*To do*. Print the whole listing again exactly, keeping no pictures in it.

*Data shown*.

------------------------------------------------

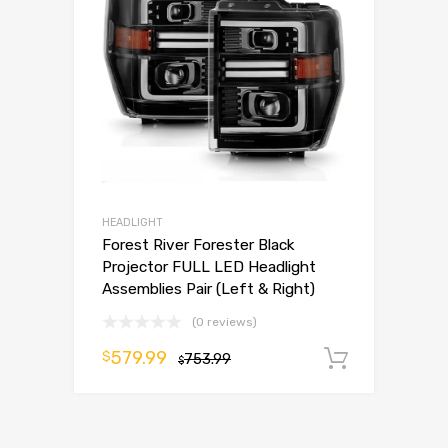
HEADLIGHT
Forest River Forester Black
Projector FULL LED Headlight
Assemblies Pair (Left & Right)
(0 reviews)
579.99
$
753.99
Add to 
$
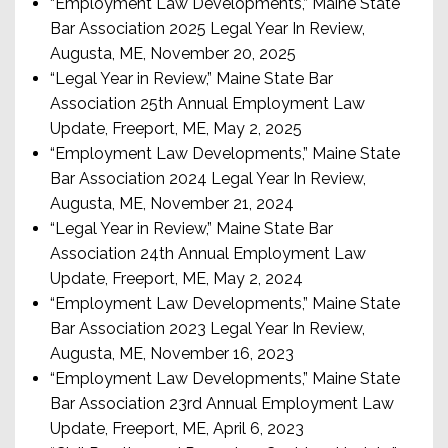
“Employment Law Developments,” Maine State
Bar Association 2025 Legal Year In Review,
Augusta, ME, November 20, 2025
“Legal Year in Review,” Maine State Bar
Association 25th Annual Employment Law
Update, Freeport, ME, May 2, 2025
“Employment Law Developments,” Maine State
Bar Association 2024 Legal Year In Review,
Augusta, ME, November 21, 2024
“Legal Year in Review,” Maine State Bar
Association 24th Annual Employment Law
Update, Freeport, ME, May 2, 2024
“Employment Law Developments,” Maine State
Bar Association 2023 Legal Year In Review,
Augusta, ME, November 16, 2023
“Employment Law Developments,” Maine State
Bar Association 23rd Annual Employment Law
Update, Freeport, ME, April 6, 2023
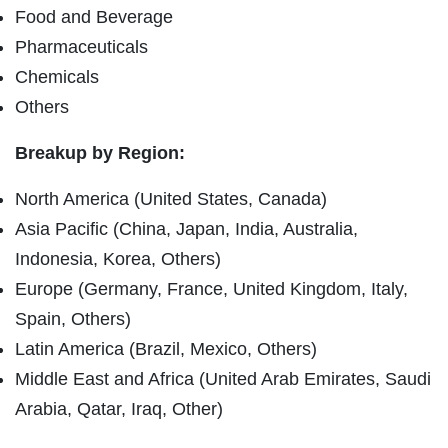
Food and Beverage
Pharmaceuticals
Chemicals
Others
Breakup by Region:
North America (United States, Canada)
Asia Pacific (China, Japan, India, Australia,
Indonesia, Korea, Others)
Europe (Germany, France, United Kingdom, Italy,
Spain, Others)
Latin America (Brazil, Mexico, Others)
Middle East and Africa (United Arab Emirates, Saudi
Arabia, Qatar, Iraq, Other)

------------------------------------------------

*Solution to this exercise*.
HEADLIGHT
Forest River Forester Black
Projector FULL LED Headlight
Assemblies Pair (Left & Right)
(0 reviews)
579.99
$
753.99
Add to 
$
“Employment Law Developments,” Maine State
Bar Association 2025 Legal Year In Review,
Augusta, ME, November 20, 2025
“Legal Year in Review,” Maine State Bar
Association 25th Annual Employment Law
Update, Freeport, ME, May 2, 2025
“Employment Law Developments,” Maine State
Bar Association 2024 Legal Year In Review,
Augusta, ME, November 21, 2024
“Legal Year in Review,” Maine State Bar
Association 24th Annual Employment Law
Update, Freeport, ME, May 2, 2024
“Employment Law Developments,” Maine State
Bar Association 2023 Legal Year In Review,
Augusta, ME, November 16, 2023
“Employment Law Developments,” Maine State
Bar Association 23rd Annual Employment Law
Update, Freeport, ME, April 6, 2023
Food and Beverage
Pharmaceuticals
Chemicals
Others
Breakup by Region:
North America (United States, Canada)
Asia Pacific (China, Japan, India, Australia,
Indonesia, Korea, Others)
Europe (Germany, France, United Kingdom, Italy,
Spain, Others)
Latin America (Brazil, Mexico, Others)
Middle East and Africa (United Arab Emirates, Saudi
Arabia, Qatar, Iraq, Other)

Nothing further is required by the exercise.